Oh my goodness, the second you say “Livia Live,” I promise you there are countless Austinites who just their ears perked up when they heard about that.
So Livia, again, to bring it back to UT, was getting her Ph.D. in geophysics. Of course, no small task, right? And she, in basically one night she was watching TV with her friend. She was a night owl like all these Ph.D. students are. And came across a call-in show with the great Dean Langston, who was kind of the king of call-in shows.
And basically the thing is that a lot of people would do after-hours at ACTV would be sometimes not even really having a plan. They would just go in and put a phone number up and people would just start calling in. And when I say people, I mean like half the town.
My good friend Keith Kretzilis, who had a show called “Conk,” his quote was, you know, “I couldn’t hang up fast enough” it’s kind of what it was. It was just constantly lighting up. And over the course of this, of like watching the show, just fell in love with this concept. So I could go on TV and just give advice or have people call in and people are actually gonna wait and some people won’t even get online.
And so the show was called “Singles Hotline,” where you call in and it’s kind of like an OKCupid for today. You call in, and they would write down, you know, your vital statistics, what do you do, what do you look like, what part of town are you coming from.

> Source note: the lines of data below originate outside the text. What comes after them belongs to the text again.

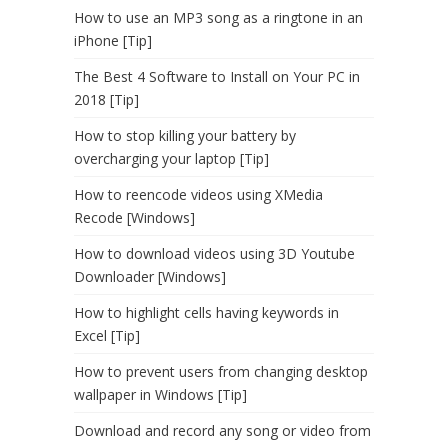
How to use an MP3 song as a ringtone in an
iPhone [Tip]
The Best 4 Software to Install on Your PC in
2018 [Tip]
How to stop killing your battery by
overcharging your laptop [Tip]
How to reencode videos using XMedia
Recode [Windows]
How to download videos using 3D Youtube
Downloader [Windows]
How to highlight cells having keywords in
Excel [Tip]
How to prevent users from changing desktop
wallpaper in Windows [Tip]
Download and record any song or video from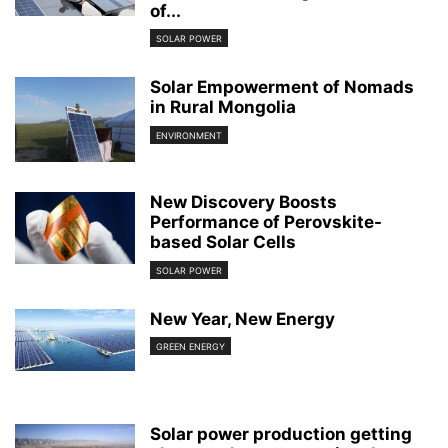
of...
SOLAR POWER
Solar Empowerment of Nomads
in Rural Mongolia
ENVIRONMENT
New Discovery Boosts
Performance of Perovskite-
based Solar Cells
SOLAR POWER
New Year, New Energy
GREEN ENERGY
Solar power production getting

And so she decided to call in and she was so entertaining that Dean, the host of the show, invited her to be a live guest. And from that, she just fell in love with it.
And her show ended up being “Ask Livia LIVE!,” which was a show that was all about dating and oftentimes sex advice, people talking about more romantic things. And because it was on late night access, they could swear, they could talk about a lot of issues that even Dr. Ruth couldn’t talk about.
And she would dress the studio to be kind of like a boudoir, and she’d wear kind of an Elvira-esque type outfit. It’s amazing because she would toe the line between like dealing with guys that were calling in as prank callers, but then women that would call in and say, “I just found out I was pregnant.” Or “I’m being harassed by my boss at work.”
And so there was this really interesting dichotomy between being funny and giving out very critical advice.